Change every "Gold" to "Silber" in the lines from the first line down to the line with "- 10 hunger", both included, and write out those lines with nothing else altered. Leave the pictures out.

Dataset extract:
****

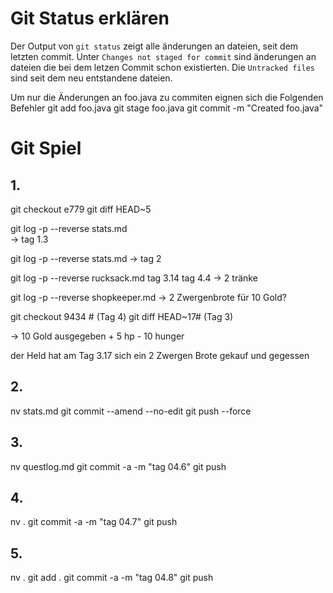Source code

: # Git Status erklären

Der Output von `git status` zeigt alle änderungen an dateien, seit dem letzten commit. 
Unter `Changes not staged for commit` sind änderungen an dateien die bei dem letzen Commit schon existierten.
Die `Untracked files` sind seit dem neu entstandene dateien.

Um nur die Änderungen an foo.java zu commiten eignen sich die Folgenden Befehler
git add foo.java
git stage foo.java
git commit -m "Created foo.java"

# Git Spiel

## 1.
git checkout e779
git diff HEAD~5

git log -p --reverse stats.md  
-> tag 1.3


git log -p --reverse stats.md
-> tag 2


git log -p --reverse rucksack.md
tag 3.14
tag 4.4
-> 2 tränke

git log -p --reverse shopkeeper.md
-> 2 Zwergenbrote für 10 Gold?

git checkout 9434 # (Tag 4)
git diff HEAD~17# (Tag 3)

->  10 Gold ausgegeben
    + 5 hp
    - 10 hunger

der Held hat am Tag 3.17 sich ein 2 Zwergen Brote gekauf und gegessen

## 2.

nv stats.md
git commit --amend --no-edit
git push --force

## 3.

nv questlog.md
git commit -a -m "tag 04.6"
git push

## 4.

nv .
git commit -a -m "tag 04.7"
git push

## 5.
nv .
git add .
git commit -a -m "tag 04.8"
git push



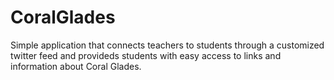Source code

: # CoralGlades

Simple application that connects teachers to students through a customized twitter feed and provideds students with easy access to links and information about Coral Glades.
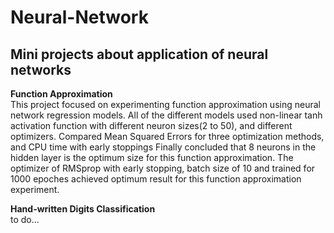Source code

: # Neural-Network
Mini projects about application of neural networks
------------------------------------------------------------------------------------------------------------




**Function Approximation**\
This project focused on experimenting function approximation using neural network regression models.
All of the different models used non-linear tanh activation function with different neuron sizes(2 to 50),
and different optimizers.
Compared Mean Squared Errors for three optimization methods, and CPU time with early stoppings
Finally concluded that 8 neurons in the hidden layer is the optimum size for this function approximation.
The optimizer of RMSprop with early stopping, batch size of 10 and trained for 1000 epoches achieved optimum 
result for this function approximation experiment.

**Hand-written Digits Classification**\
to do...

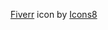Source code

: <a target="_blank" href="https://icons8.com/icon/ngc6JsBomclm/fiverr">Fiverr</a> icon by <a target="_blank" href="https://icons8.com">Icons8</a>
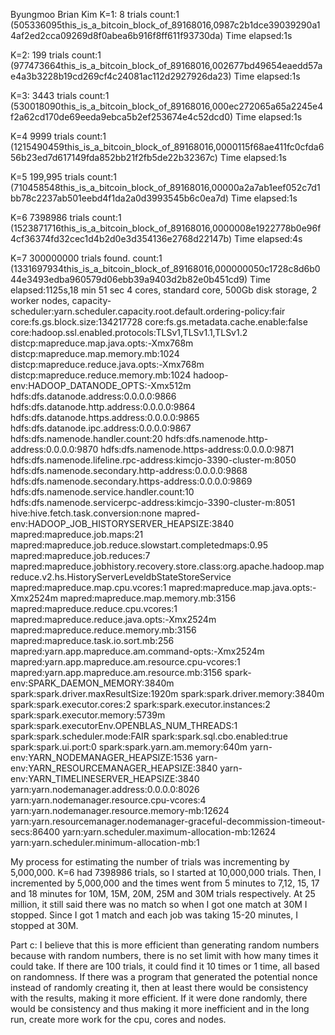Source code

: Byungmoo Brian Kim
K=1: 8 trials 
count:1
(505336095this_is_a_bitcoin_block_of_89168016,0987c2b1dce39039290a14af2ed2cca09269d8f0abea6b916f8ff611f93730da)
Time elapsed:1s

K=2: 199 trials
count:1
(977473664this_is_a_bitcoin_block_of_89168016,002677bd49654eaedd57ae4a3b3228b19cd269cf4c24081ac112d2927926da23)
Time elapsed:1s

K=3: 3443 trials
count:1
(530018090this_is_a_bitcoin_block_of_89168016,000ec272065a65a2245e4f2a62cd170de69eeda9ebca5b2ef253674e4c52dcd0)
Time elapsed:1s

K=4 9999 trials
count:1
(1215490459this_is_a_bitcoin_block_of_89168016,0000115f68ae411fc0cfda656b23ed7d617149fda852bb21f2fb5de22b32367c)
Time elapsed:1s

K=5 199,995 trials
count:1
(710458548this_is_a_bitcoin_block_of_89168016,00000a2a7ab1eef052c7d1bb78c2237ab501eebd4f1da2a0d3993545b6c0ea7d)
Time elapsed:1s

K=6 7398986 trials
count:1
(1523871716this_is_a_bitcoin_block_of_89168016,0000008e1922778b0e96f4cf36374fd32cec1d4b2d0e3d354136e2768d22147b)
Time elapsed:4s
 
K=7 300000000 trials
found. count:1
(1331697934this_is_a_bitcoin_block_of_89168016,000000050c1728c8d6b044e3493edba960579d06ebb39a9403d2b82e0b451cd9)
Time elapsed:1125s,18 min 51 sec
4 cores, standard core, 500Gb disk storage, 2 worker nodes, capacity-scheduler:yarn.scheduler.capacity.root.default.ordering-policy:fair
core:fs.gs.block.size:134217728
core:fs.gs.metadata.cache.enable:false
core:hadoop.ssl.enabled.protocols:TLSv1,TLSv1.1,TLSv1.2
distcp:mapreduce.map.java.opts:-Xmx768m
distcp:mapreduce.map.memory.mb:1024
distcp:mapreduce.reduce.java.opts:-Xmx768m
distcp:mapreduce.reduce.memory.mb:1024
hadoop-env:HADOOP_DATANODE_OPTS:-Xmx512m
hdfs:dfs.datanode.address:0.0.0.0:9866
hdfs:dfs.datanode.http.address:0.0.0.0:9864
hdfs:dfs.datanode.https.address:0.0.0.0:9865
hdfs:dfs.datanode.ipc.address:0.0.0.0:9867
hdfs:dfs.namenode.handler.count:20
hdfs:dfs.namenode.http-address:0.0.0.0:9870
hdfs:dfs.namenode.https-address:0.0.0.0:9871
hdfs:dfs.namenode.lifeline.rpc-address:kimcjo-3390-cluster-m:8050
hdfs:dfs.namenode.secondary.http-address:0.0.0.0:9868
hdfs:dfs.namenode.secondary.https-address:0.0.0.0:9869
hdfs:dfs.namenode.service.handler.count:10
hdfs:dfs.namenode.servicerpc-address:kimcjo-3390-cluster-m:8051
hive:hive.fetch.task.conversion:none
mapred-env:HADOOP_JOB_HISTORYSERVER_HEAPSIZE:3840
mapred:mapreduce.job.maps:21
mapred:mapreduce.job.reduce.slowstart.completedmaps:0.95
mapred:mapreduce.job.reduces:7
mapred:mapreduce.jobhistory.recovery.store.class:org.apache.hadoop.mapreduce.v2.hs.HistoryServerLeveldbStateStoreService
mapred:mapreduce.map.cpu.vcores:1
mapred:mapreduce.map.java.opts:-Xmx2524m
mapred:mapreduce.map.memory.mb:3156
mapred:mapreduce.reduce.cpu.vcores:1
mapred:mapreduce.reduce.java.opts:-Xmx2524m
mapred:mapreduce.reduce.memory.mb:3156
mapred:mapreduce.task.io.sort.mb:256
mapred:yarn.app.mapreduce.am.command-opts:-Xmx2524m
mapred:yarn.app.mapreduce.am.resource.cpu-vcores:1
mapred:yarn.app.mapreduce.am.resource.mb:3156
spark-env:SPARK_DAEMON_MEMORY:3840m
spark:spark.driver.maxResultSize:1920m
spark:spark.driver.memory:3840m
spark:spark.executor.cores:2
spark:spark.executor.instances:2
spark:spark.executor.memory:5739m
spark:spark.executorEnv.OPENBLAS_NUM_THREADS:1
spark:spark.scheduler.mode:FAIR
spark:spark.sql.cbo.enabled:true
spark:spark.ui.port:0
spark:spark.yarn.am.memory:640m
yarn-env:YARN_NODEMANAGER_HEAPSIZE:1536
yarn-env:YARN_RESOURCEMANAGER_HEAPSIZE:3840
yarn-env:YARN_TIMELINESERVER_HEAPSIZE:3840
yarn:yarn.nodemanager.address:0.0.0.0:8026
yarn:yarn.nodemanager.resource.cpu-vcores:4
yarn:yarn.nodemanager.resource.memory-mb:12624
yarn:yarn.resourcemanager.nodemanager-graceful-decommission-timeout-secs:86400
yarn:yarn.scheduler.maximum-allocation-mb:12624
yarn:yarn.scheduler.minimum-allocation-mb:1


My process for estimating the number of trials was incrementing by 5,000,000. K=6 had 7398986 trials, so I started at 10,000,000 trials. Then, I incremented by 5,000,000 and the times went from 5 minutes to 7,12, 15, 17 and 18 minutes for 10M, 15M, 20M, 25M and 30M trials respectively. At 25 million, it still said there was no match so when I got one match at 30M I stopped. Since I got 1 match and each job was taking 15-20 minutes, I stopped at 30M.


Part c:
I believe that this is more efficient than generating random numbers because with random numbers, there is no set limit with how many times it could take. If there are 100 trials, it could find it 10 times or 1 time, all based on randomness. If there was a program that generated the potential nonce instead of randomly creating it, then at least there would be consistency with the results, making it more efficient. If it were done randomly, there would be consistency and thus making it more inefficient and in the long run, create more work for the cpu, cores and nodes.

****

Answer space:
Source code

: # Git Status erklären

Der Output von `git status` zeigt alle änderungen an dateien, seit dem letzten commit. 
Unter `Changes not staged for commit` sind änderungen an dateien die bei dem letzen Commit schon existierten.
Die `Untracked files` sind seit dem neu entstandene dateien.

Um nur die Änderungen an foo.java zu commiten eignen sich die Folgenden Befehler
git add foo.java
git stage foo.java
git commit -m "Created foo.java"

# Git Spiel

## 1.
git checkout e779
git diff HEAD~5

git log -p --reverse stats.md  
-> tag 1.3


git log -p --reverse stats.md
-> tag 2


git log -p --reverse rucksack.md
tag 3.14
tag 4.4
-> 2 tränke

git log -p --reverse shopkeeper.md
-> 2 Zwergenbrote für 10 Silber?

git checkout 9434 # (Tag 4)
git diff HEAD~17# (Tag 3)

->  10 Silber ausgegeben
    + 5 hp
    - 10 hunger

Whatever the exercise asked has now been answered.